Arcelia Gallardo is a F2F volunteer currently working in Panama with chocolate makers. To read Part One, click here.

I am leaving Panama very hopeful for the future of cacao and the Ngabe women group, Noba Balen. We were able to create some amazing, delicious, simple products using normal everyday ingredients. When people think about creating food and desserts with cacao, they can’t help but think of chocolate, but using the cacao nibs themselves or transforming existing popular recipes is also a great way to make sweets.

Two of the new recipes we made- Caramelo&Cacao and Popcorn&Nibs, were a way to take basic sweet recipes and convert them into a mature and sophisticated snack. Brittle is a common dessert both in Europe and the USA but it’s usually made with nuts; here we choose to use nibs. Caramelized popcorn is also a basic snack; corn, sugar, butter … and by adding cacao nibs we make it a bit more interesting.
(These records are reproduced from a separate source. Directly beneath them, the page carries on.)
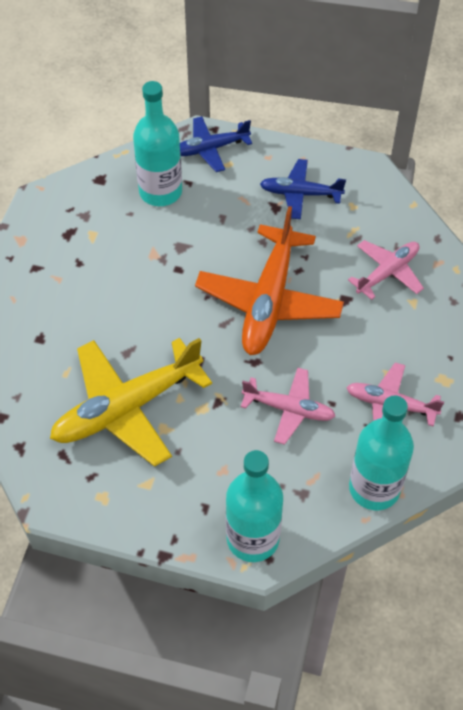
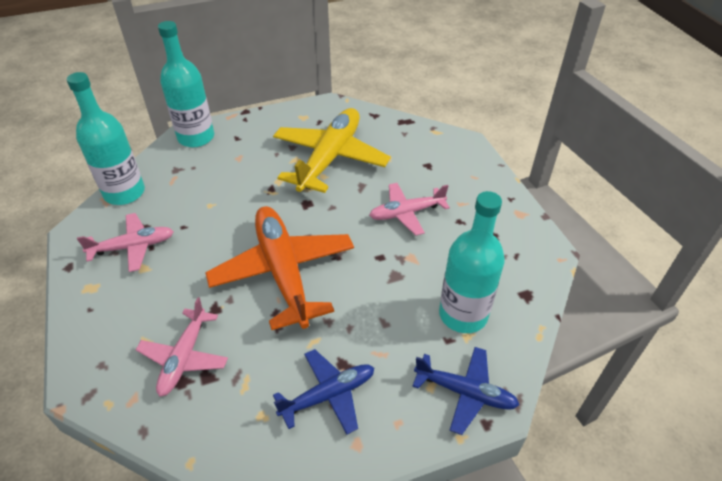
camera: 145 degrees right, 10 degrees down
(210, 149) = (465, 392): blue plane -> blue plane turned 75 degrees clockwise
(289, 409) = (215, 207): pink plane -> pink plane (406, 213)

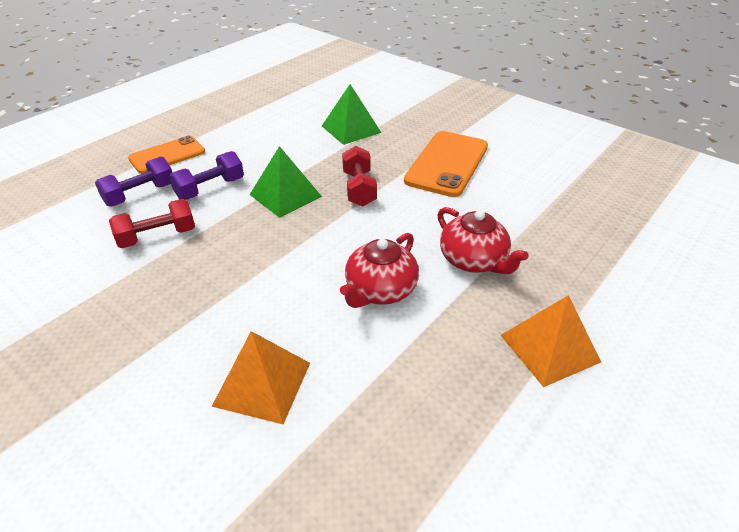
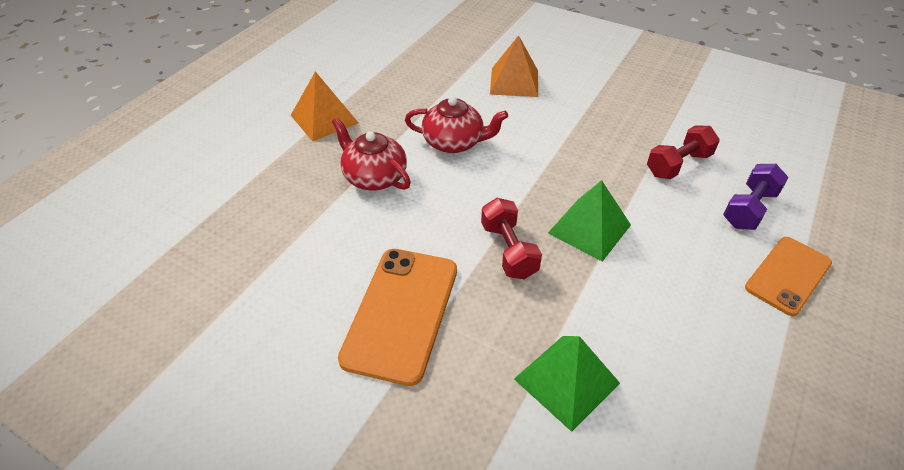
camera: 170 degrees right, 5 degrees up
(210, 188) = (681, 227): purple dumbbell -> none
(380, 290) = (454, 142): red teapot -> red teapot turned 75 degrees clockwise

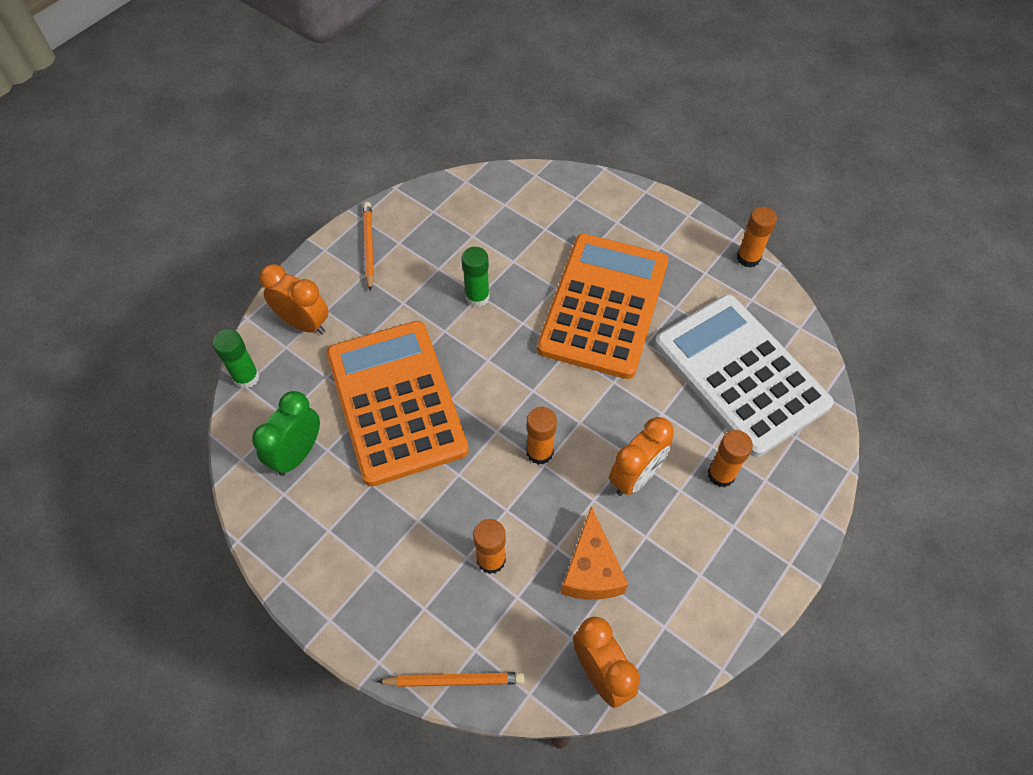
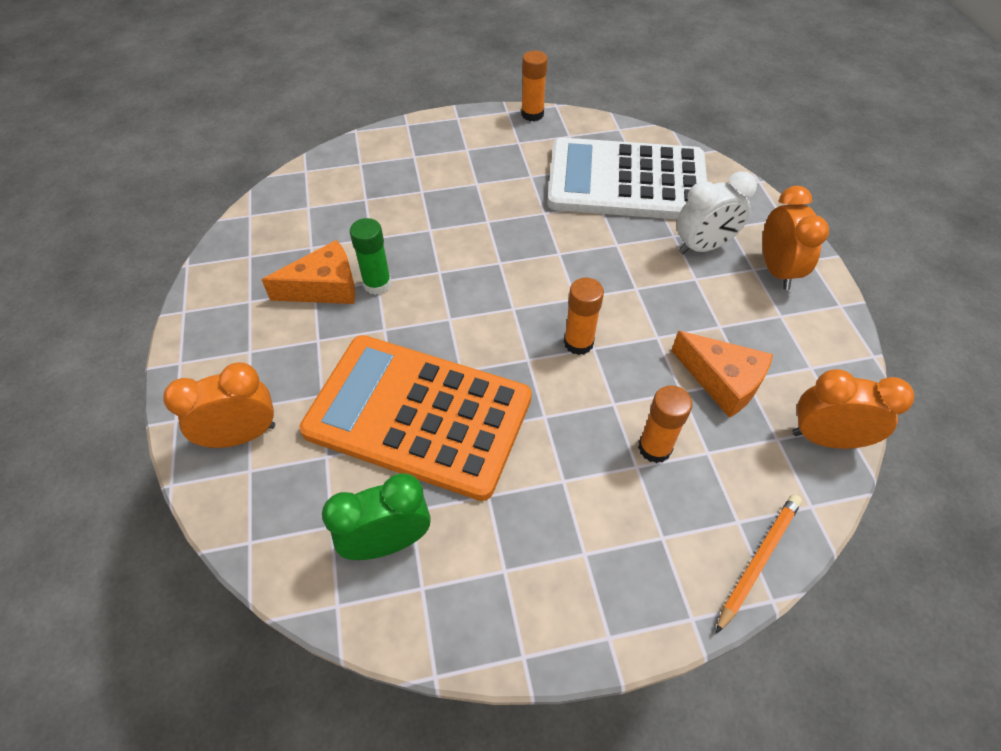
camera: 50 degrees left, 5 degrees down
(246, 377) = (242, 533): green glue stick -> none
(297, 454) = (387, 542): green clock -> green clock turned 90 degrees clockwise
(368, 246) = (223, 325): orange pencil -> none
(447, 271) = (324, 287): none -> orange cheese
(603, 305) = (481, 213): orange calculator -> none
(635, 477) = (660, 297): orange clock -> orange clock (777, 270)
(721, 474) = (703, 247): orange glue stick -> white clock

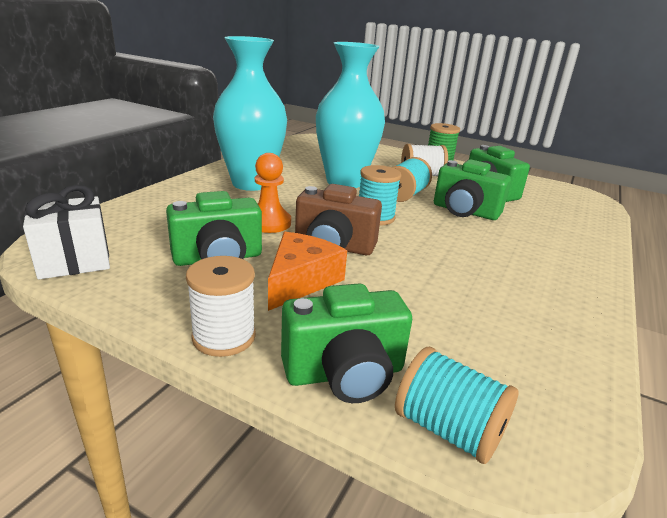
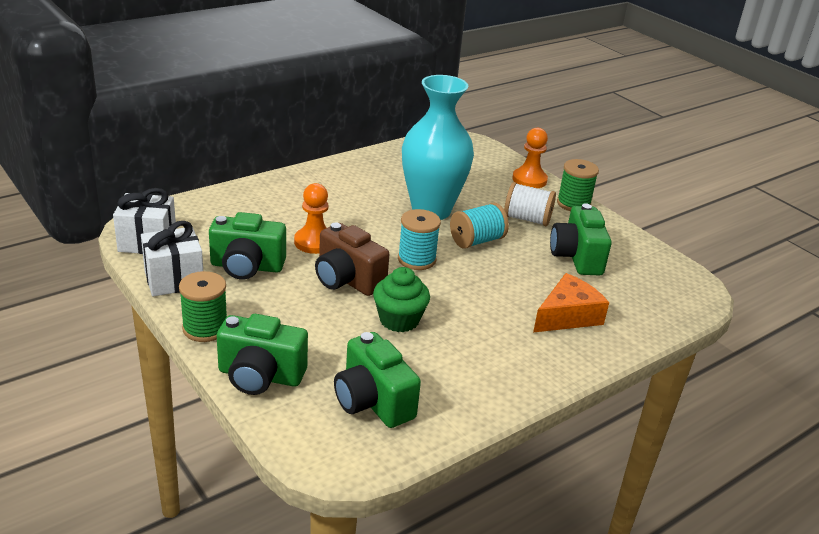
camera: 25 degrees right, 5 degrees up
(139, 292) = (174, 280): none -> white gift
(224, 337) = (205, 328): white spool -> green spool
(251, 183) = (336, 193): turquoise vase -> none
(300, 281) = (292, 303): orange cheese -> orange cheese (567, 316)
(391, 153) = (529, 180): none -> orange pawn
(420, 269) = (399, 320): none -> green cupcake
(448, 429) = (290, 427): turquoise spool -> none
(465, 211) = (517, 275): green camera -> green camera (373, 401)

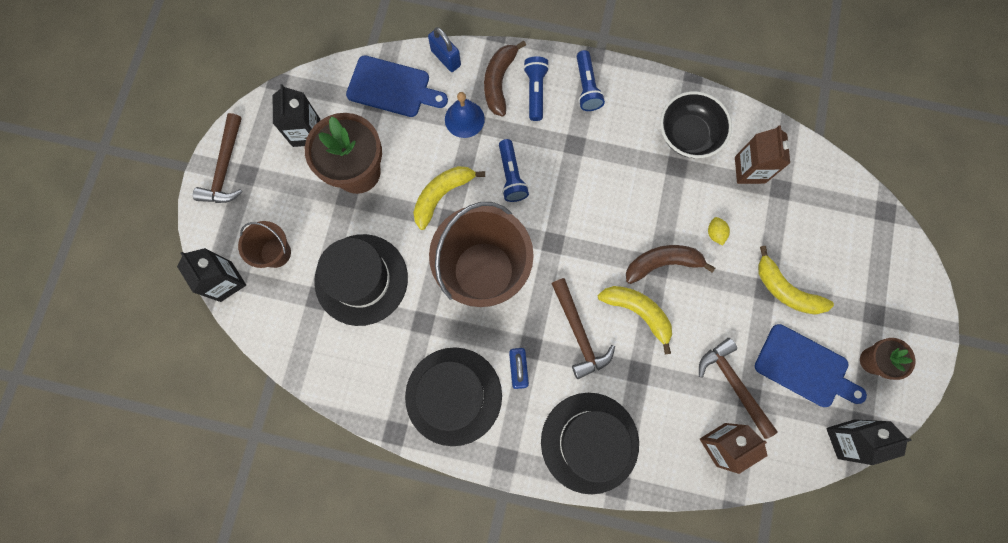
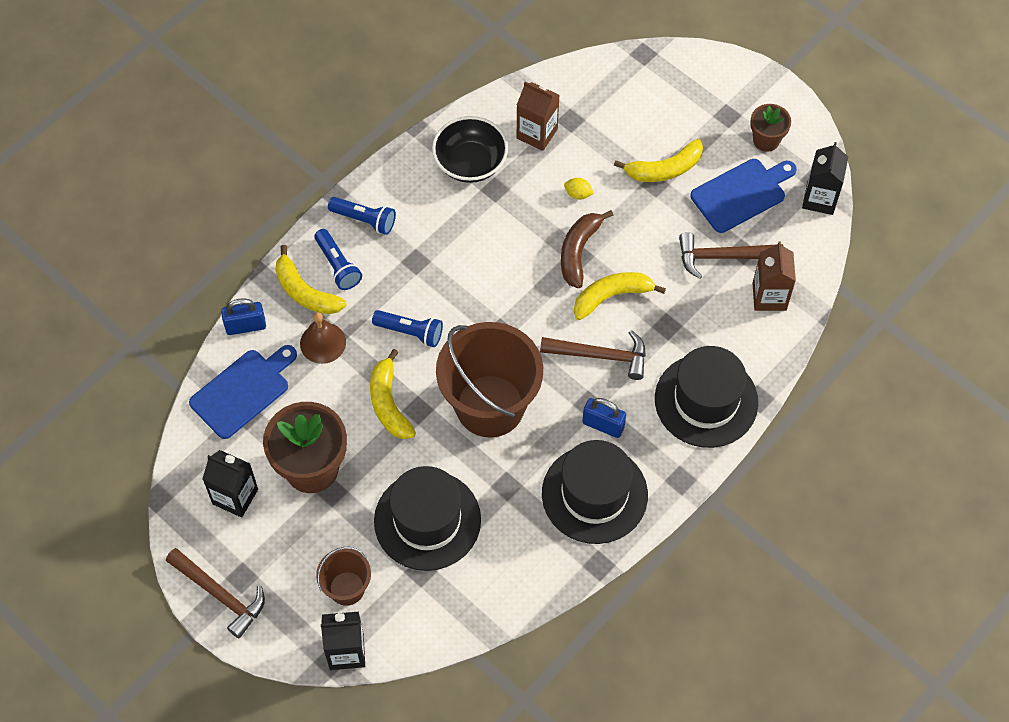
camera: 60 degrees left, 15 degrees down
(464, 119) = (323, 343): blue bell -> brown bell
(499, 82) = (305, 292): brown banana -> yellow banana
(535, 91) = (338, 266): blue flashlight -> blue flashlight turned 150 degrees counterclockwise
We made the most popular chocolate of Brazil, brigadeiro, and the most famous sweet of all Latin America, rice pudding, or arroz con leche, but with added chocolate. The women had all made rice pudding before but they had never considered adding cacao to it.

Drinking hot chocolate is becoming increasingly popular, especially if it is natural and high in cocoa content. This is a product they should continue to have- I did very little to the recipe, but did change the look by having them use molds and different packaging. When you are standing anywhere in Panama you always see nature; I wanted to make sure this gift was translated in their packaging- we spent an entire day learning how to make flowers with palm leaves.

Having great products without any advertising is difficult; I created a Facebook for their group, https://www.facebook.com/NobaBalenChocolatesPanama, and uploaded their products and profile information. Now the entire world will have access to finding them and their products.

Graduation day came too soon for both the women and myself. There were many other things I wanted to show them and they wanted to continue learning. It was a great honor to have been able to work with the Ngabe women and learn about their culture. I look forward to seeing their progress, and maybe one day see their products at the International Chocolate Salons around the world.

The new look of Noba Balen is thanks is part to Dandelion Chocolate (www.DandelionChocolate.com), Neo Cocoa (www.neococoa.com), and Kika’s Treats (www.Kikastreats.com), who donated molds and boxes for this project.